E se Trump não foi eleito pela rede?
Talvez a internet não tenha influenciado a eleição de Donald Trump, hoje presidente dos Estados Unidos. Talvez. A sugestão é de um estudo cuidadoso assinado por três economistas. Levi Boxell e Matthew Gentzkow, da Universidade de Stanford, e Jesse Shapiro, da Universidade de Brown. E é interessante refletir o que isto pode querer dizer a respeito do Brasil.
A trinca já faz estudos que relacionam demografia a política há algum tempo. Tentam descobrir o que números e estatísticas podem revelar a respeito do comportamento ideológico e eleitoral americanos. Desta vez, o que conseguiram foi cruzar dados relacionados. Aproveitaram-se, por exemplo, de pesquisas realizadas entre 1996 e 2016 sobre o perfil demográfico de quem usa internet no país e, deste pessoal, quem se informa online. Assim como usaram pesquisas que relacionavam eleitores com seus candidatos.
O que descobriram foi o seguinte. Trump foi pior do que os candidatos republicanos anteriores – Mitt Romney e John McCain – entre os eleitores que usam a internet. E foi melhor do que os dois entre aqueles que não estão na rede. Ou seja: ele tem um porcentual maior do que os outros de votos vindos de gente que não está online. São eleitores com menor nível educacional, menos dinheiro e mais velhos. Neste caso específico, brancos.
O estudo, aliás, bate com outro feito pelos economistas. Nele, se mostra que os americanos mais polarizados, os mais radicalizados, são também os mais velhos. Justamente o grupo que tende a estar mais longe das redes. E Trump foi um candidato mais radical do que os outros, que tinham perfil moderado.
A conclusão da análise é um indício, mas não é definitiva. E os próprios autores rapidamente sublinham isto. A turma nova que Donald Trump colheu no eleitorado pode estar menos online. Mas correlações estatísticas têm seus limites. “A questão não é se a internet está tendo um impacto na política”, disse Shapiro ao repórter Will Oremus, da Slate. “Impacto, há. A dúvida é se ela merece o posto de decisor número um das eleições.”

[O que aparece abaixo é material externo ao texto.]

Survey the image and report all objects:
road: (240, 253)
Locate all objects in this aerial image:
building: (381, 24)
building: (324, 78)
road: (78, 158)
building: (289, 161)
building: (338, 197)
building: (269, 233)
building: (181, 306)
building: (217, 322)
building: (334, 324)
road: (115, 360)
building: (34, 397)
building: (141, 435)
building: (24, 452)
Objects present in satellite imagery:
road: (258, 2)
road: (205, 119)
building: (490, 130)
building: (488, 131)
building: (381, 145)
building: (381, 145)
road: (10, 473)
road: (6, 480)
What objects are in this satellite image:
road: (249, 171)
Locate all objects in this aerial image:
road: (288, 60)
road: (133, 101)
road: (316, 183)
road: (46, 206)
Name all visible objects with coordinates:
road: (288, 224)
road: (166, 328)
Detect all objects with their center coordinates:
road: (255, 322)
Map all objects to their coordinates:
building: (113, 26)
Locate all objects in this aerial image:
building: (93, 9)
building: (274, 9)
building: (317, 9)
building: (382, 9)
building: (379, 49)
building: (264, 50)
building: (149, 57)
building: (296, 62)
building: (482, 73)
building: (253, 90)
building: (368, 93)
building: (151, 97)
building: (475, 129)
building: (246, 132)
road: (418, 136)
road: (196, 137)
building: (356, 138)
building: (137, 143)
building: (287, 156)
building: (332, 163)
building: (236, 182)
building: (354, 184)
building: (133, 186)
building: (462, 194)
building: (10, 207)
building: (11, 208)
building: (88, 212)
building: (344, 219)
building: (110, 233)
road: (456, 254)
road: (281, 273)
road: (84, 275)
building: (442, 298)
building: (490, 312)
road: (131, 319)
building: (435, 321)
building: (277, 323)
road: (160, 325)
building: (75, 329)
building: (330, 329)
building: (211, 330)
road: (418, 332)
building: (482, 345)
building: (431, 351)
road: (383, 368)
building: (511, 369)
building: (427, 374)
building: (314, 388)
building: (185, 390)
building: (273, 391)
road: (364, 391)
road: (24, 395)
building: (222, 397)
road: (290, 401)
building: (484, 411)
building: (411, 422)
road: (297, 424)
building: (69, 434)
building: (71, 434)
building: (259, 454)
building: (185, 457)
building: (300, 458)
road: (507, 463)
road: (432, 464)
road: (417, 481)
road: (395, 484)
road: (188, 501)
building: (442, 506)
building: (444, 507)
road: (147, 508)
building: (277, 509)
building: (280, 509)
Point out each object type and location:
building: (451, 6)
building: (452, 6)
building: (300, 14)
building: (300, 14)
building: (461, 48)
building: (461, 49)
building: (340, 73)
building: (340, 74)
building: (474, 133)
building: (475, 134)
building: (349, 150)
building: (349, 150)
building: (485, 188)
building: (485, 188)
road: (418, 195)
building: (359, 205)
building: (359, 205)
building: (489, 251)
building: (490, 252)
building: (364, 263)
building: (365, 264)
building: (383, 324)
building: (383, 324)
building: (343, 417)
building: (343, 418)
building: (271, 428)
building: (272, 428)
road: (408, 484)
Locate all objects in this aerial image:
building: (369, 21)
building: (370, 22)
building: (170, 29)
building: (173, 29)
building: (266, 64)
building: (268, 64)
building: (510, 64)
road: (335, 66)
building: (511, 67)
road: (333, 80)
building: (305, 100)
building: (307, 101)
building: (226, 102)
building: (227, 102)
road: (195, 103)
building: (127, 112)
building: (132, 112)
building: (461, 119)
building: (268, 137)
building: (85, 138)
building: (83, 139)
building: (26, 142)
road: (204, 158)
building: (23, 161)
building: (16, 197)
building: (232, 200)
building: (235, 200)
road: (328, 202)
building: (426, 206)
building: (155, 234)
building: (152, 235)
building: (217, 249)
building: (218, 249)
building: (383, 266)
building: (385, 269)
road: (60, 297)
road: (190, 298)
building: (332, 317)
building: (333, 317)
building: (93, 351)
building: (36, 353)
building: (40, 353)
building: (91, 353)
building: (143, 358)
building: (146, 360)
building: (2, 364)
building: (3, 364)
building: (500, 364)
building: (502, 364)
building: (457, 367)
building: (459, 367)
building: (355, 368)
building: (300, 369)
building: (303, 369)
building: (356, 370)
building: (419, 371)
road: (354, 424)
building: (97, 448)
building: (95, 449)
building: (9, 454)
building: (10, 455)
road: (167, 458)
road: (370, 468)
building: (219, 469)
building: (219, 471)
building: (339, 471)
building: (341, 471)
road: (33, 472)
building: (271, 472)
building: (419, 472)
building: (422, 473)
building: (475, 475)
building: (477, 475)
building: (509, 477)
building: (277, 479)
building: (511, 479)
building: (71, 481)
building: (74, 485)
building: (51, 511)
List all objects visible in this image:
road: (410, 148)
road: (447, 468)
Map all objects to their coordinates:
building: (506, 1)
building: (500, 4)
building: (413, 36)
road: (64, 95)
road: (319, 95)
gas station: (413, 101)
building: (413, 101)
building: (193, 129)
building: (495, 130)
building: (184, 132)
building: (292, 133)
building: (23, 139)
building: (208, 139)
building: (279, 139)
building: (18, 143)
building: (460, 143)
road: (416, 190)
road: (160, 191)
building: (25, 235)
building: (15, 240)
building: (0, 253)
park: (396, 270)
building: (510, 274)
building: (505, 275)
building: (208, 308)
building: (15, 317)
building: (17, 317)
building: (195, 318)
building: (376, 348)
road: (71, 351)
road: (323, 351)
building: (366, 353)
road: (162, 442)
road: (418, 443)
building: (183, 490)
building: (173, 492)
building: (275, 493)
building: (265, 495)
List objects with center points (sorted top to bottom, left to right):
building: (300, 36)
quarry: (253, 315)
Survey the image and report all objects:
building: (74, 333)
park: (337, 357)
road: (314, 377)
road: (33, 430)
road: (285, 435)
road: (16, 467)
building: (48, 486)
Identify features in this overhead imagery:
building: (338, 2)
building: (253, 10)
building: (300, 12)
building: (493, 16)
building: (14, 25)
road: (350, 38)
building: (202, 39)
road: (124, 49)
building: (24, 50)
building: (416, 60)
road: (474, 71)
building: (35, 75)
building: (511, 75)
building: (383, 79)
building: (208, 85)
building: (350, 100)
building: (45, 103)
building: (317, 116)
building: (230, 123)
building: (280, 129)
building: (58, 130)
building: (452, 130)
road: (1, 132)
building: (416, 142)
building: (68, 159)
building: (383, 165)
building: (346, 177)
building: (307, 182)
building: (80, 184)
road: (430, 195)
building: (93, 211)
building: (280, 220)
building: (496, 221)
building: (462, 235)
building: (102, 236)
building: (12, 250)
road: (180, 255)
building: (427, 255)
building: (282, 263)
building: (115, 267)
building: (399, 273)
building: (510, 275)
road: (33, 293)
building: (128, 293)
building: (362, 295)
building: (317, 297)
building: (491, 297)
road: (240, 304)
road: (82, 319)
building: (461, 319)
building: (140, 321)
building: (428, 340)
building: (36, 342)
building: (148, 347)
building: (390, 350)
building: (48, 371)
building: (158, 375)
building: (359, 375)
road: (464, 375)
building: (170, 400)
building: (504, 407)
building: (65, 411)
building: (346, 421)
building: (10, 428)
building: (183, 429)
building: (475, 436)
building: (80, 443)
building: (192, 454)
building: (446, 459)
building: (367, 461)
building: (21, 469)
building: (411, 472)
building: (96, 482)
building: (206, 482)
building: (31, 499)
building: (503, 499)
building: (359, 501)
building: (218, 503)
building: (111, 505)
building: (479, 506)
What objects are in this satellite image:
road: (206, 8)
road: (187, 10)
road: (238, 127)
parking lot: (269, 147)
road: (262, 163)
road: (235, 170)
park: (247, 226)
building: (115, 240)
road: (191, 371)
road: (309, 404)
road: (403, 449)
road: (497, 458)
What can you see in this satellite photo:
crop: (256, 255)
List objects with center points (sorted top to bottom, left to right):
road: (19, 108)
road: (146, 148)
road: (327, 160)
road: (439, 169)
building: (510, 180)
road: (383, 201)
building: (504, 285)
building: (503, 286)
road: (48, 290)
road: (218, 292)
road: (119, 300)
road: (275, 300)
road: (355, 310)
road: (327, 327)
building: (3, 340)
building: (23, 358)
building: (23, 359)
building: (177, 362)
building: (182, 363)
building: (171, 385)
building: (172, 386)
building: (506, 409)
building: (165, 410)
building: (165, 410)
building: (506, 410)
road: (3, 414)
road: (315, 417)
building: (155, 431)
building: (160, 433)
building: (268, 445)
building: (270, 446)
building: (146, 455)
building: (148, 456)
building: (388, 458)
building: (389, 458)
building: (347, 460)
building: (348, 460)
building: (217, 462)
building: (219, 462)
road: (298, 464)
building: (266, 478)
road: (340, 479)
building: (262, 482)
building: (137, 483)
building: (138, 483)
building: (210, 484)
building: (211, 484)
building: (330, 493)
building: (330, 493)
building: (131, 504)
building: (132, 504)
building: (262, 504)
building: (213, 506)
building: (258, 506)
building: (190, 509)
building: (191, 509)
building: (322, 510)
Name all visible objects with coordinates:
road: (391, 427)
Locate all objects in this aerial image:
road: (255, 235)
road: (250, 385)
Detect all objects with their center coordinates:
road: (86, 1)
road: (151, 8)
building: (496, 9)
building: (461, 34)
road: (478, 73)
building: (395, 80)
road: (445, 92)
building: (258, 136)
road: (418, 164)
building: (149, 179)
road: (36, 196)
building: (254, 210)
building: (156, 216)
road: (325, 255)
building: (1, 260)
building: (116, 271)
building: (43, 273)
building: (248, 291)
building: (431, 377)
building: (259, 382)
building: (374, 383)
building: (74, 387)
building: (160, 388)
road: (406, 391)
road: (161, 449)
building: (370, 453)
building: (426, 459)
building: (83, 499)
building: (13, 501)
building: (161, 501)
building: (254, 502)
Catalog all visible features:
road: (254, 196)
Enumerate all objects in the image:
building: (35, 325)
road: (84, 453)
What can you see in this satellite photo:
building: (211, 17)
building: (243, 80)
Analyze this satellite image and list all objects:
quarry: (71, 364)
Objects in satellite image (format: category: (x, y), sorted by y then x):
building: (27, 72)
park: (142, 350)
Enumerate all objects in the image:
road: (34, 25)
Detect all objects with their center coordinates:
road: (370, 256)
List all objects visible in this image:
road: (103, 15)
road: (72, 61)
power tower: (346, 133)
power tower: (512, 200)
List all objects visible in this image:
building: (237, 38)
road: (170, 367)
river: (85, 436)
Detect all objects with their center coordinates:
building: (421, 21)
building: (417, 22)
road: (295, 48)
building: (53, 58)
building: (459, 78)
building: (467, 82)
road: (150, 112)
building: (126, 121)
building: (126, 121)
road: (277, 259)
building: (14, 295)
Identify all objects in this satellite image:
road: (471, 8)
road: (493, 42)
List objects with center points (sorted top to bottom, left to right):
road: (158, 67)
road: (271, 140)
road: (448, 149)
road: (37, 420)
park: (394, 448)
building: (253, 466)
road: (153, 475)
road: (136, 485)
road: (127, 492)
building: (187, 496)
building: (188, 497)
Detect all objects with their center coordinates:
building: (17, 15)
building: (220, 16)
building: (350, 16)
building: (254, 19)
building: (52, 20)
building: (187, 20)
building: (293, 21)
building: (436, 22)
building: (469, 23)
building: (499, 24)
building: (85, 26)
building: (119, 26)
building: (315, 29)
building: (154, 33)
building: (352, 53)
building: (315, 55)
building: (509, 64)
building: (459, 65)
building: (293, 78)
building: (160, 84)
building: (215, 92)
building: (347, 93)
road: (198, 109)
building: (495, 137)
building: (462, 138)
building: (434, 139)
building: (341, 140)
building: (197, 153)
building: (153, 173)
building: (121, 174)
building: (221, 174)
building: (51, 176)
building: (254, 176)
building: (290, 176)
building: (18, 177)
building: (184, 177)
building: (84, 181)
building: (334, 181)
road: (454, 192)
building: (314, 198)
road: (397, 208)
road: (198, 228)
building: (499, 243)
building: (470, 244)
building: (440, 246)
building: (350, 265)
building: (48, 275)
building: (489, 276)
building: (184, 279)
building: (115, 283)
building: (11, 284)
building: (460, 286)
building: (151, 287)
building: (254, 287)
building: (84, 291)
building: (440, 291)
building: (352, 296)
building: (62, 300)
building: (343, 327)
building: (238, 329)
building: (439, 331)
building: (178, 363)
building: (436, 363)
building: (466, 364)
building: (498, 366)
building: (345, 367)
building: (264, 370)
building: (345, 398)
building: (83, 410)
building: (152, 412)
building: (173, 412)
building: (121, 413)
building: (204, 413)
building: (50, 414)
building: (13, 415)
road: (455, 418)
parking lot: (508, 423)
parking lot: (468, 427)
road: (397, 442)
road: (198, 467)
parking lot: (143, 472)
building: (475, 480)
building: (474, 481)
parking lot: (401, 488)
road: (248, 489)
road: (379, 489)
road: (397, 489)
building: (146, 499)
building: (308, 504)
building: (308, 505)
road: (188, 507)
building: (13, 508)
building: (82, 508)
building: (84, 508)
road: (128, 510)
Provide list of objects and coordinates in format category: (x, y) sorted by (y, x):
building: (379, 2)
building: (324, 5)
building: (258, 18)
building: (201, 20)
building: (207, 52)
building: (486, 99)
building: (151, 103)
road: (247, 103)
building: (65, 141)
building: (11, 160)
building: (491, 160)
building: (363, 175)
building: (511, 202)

Nos EUA, não há publicidade gratuita na TV. Candidatos compram espaço nos canais como qualquer outro anunciante. Trump não gastou quase nada. Mas houve um fenômeno muito particular que o acompanhou desde o momento em que ainda era pré-candidato. Na internet, o ainda empresário falava barbaridades. Pois aquilo gerava audiência. Os canais a cabo de notícias de lá viram naquele sujeito que certamente não tinha qualquer chance uma oportunidade de aumentar o número de espectadores. Donald Trump teve, em essência, publicidade gratuita. Horas e horas de televisão, às vezes transmissões ao vivo de seus discursos, sem pagar um tostão.
A provocação surgia na internet. E mesmo hoje, com canais de TV muito ideologizados por lá, muitas vezes os assuntos que são debatidos na tela nascem da rede. Inclusive, no caso da governista FoxNews, as teorias conspiratórias que encantam uma parcela da direita.
A internet, portanto, dita os temas que passam na TV. Assim como os assuntos discutidos nas conversas do dia a dia, em política, cada vez vêm mais das redes sociais. Então, mesmo que indiretamente, a conversa política se radicaliza em parte graças aos meios digitais. E não dá para ignorar que, pelos números oficiais, Donald Trump gastou US$ 65 milhões em publicidade online contra US$ 16 milhões de Hillary Clinton.
Neste sentido, é muito difícil comparar os cenários dos EUA e do Brasil. As TVs por aqui tendem a dar espaços iguais para os candidatos. Não é no noticiário que se dá a grande diferença – mas na publicidade gratuita. E, bem, há a internet. Este mistério. Que impacto terá?